• **ASSIGNMENT**: What lines in the following entries hold the word "malignant"? Copy each one.

======== EXTRACTED ENTRIES ========

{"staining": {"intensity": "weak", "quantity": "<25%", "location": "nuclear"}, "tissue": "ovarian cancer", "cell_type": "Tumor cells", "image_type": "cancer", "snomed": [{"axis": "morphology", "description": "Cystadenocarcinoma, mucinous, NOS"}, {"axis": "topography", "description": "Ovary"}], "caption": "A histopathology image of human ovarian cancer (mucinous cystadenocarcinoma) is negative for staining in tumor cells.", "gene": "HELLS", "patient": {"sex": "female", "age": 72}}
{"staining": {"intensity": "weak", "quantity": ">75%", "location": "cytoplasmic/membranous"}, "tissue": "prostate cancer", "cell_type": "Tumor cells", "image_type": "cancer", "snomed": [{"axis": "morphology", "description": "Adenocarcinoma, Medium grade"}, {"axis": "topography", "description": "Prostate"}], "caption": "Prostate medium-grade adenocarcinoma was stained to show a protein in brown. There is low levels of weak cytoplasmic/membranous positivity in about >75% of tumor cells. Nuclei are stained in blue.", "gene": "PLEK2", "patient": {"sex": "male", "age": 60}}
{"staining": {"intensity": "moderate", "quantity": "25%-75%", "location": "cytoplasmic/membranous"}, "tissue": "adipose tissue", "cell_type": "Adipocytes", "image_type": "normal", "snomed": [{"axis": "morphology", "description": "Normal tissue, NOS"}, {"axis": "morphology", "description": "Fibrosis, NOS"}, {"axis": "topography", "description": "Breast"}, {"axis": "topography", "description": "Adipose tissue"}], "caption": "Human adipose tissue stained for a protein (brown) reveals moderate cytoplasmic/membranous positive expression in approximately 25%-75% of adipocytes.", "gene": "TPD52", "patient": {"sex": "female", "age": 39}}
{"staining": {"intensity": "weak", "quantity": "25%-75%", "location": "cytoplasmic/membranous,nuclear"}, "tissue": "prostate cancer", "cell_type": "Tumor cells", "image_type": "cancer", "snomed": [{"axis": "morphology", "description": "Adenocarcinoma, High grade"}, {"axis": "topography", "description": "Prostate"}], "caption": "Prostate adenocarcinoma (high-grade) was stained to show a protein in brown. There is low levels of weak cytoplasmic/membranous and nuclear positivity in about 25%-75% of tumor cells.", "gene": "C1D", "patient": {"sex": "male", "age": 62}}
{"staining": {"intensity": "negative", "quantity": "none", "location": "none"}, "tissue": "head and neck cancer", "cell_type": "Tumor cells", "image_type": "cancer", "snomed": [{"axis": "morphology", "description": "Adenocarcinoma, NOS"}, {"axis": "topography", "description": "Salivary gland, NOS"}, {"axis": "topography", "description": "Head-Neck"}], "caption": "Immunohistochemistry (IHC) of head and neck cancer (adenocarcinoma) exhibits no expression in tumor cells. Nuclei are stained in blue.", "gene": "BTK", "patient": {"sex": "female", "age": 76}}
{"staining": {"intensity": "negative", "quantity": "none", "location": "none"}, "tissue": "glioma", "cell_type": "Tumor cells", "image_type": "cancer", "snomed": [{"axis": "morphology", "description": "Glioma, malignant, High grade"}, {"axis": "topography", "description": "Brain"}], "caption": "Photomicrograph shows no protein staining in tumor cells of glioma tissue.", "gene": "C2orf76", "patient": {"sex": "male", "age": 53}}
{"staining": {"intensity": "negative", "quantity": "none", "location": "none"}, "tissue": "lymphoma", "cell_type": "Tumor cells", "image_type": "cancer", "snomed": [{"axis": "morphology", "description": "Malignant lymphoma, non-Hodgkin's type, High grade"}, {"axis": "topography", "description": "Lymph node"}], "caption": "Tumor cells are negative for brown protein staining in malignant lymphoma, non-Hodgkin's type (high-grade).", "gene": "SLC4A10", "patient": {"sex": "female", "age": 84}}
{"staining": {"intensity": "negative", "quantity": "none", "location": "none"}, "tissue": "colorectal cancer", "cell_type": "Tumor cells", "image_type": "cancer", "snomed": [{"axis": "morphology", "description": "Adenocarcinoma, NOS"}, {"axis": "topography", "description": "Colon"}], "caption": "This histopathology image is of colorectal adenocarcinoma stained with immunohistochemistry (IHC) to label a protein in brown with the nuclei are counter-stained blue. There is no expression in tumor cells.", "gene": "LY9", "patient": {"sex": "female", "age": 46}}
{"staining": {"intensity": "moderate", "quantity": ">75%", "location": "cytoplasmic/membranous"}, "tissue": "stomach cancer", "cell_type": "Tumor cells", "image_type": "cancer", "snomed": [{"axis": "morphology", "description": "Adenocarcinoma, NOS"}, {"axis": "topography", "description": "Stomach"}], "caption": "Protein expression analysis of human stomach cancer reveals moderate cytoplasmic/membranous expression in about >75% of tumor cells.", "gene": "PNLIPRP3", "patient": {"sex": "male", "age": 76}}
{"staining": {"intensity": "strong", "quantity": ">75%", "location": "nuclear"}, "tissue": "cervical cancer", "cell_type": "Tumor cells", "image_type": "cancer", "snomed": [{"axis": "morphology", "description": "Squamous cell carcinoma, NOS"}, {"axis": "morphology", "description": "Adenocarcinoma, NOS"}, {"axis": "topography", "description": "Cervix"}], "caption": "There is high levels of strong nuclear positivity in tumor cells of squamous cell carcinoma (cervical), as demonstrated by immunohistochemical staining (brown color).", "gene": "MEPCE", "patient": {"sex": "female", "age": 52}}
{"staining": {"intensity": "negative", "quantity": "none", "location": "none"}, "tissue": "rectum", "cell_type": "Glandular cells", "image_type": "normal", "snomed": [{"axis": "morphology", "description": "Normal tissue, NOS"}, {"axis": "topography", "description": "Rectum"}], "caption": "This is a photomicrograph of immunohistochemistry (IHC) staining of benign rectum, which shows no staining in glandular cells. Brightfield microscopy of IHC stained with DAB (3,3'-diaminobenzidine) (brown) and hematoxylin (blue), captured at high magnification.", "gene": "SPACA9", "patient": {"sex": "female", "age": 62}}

========

• **SOLUTION FOR THIS PROBLEM**:
{"staining": {"intensity": "negative", "quantity": "none", "location": "none"}, "tissue": "glioma", "cell_type": "Tumor cells", "image_type": "cancer", "snomed": [{"axis": "morphology", "description": "Glioma, malignant, High grade"}, {"axis": "topography", "description": "Brain"}], "caption": "Photomicrograph shows no protein staining in tumor cells of glioma tissue.", "gene": "C2orf76", "patient": {"sex": "male", "age": 53}}
{"staining": {"intensity": "negative", "quantity": "none", "location": "none"}, "tissue": "lymphoma", "cell_type": "Tumor cells", "image_type": "cancer", "snomed": [{"axis": "morphology", "description": "Malignant lymphoma, non-Hodgkin's type, High grade"}, {"axis": "topography", "description": "Lymph node"}], "caption": "Tumor cells are negative for brown protein staining in malignant lymphoma, non-Hodgkin's type (high-grade).", "gene": "SLC4A10", "patient": {"sex": "female", "age": 84}}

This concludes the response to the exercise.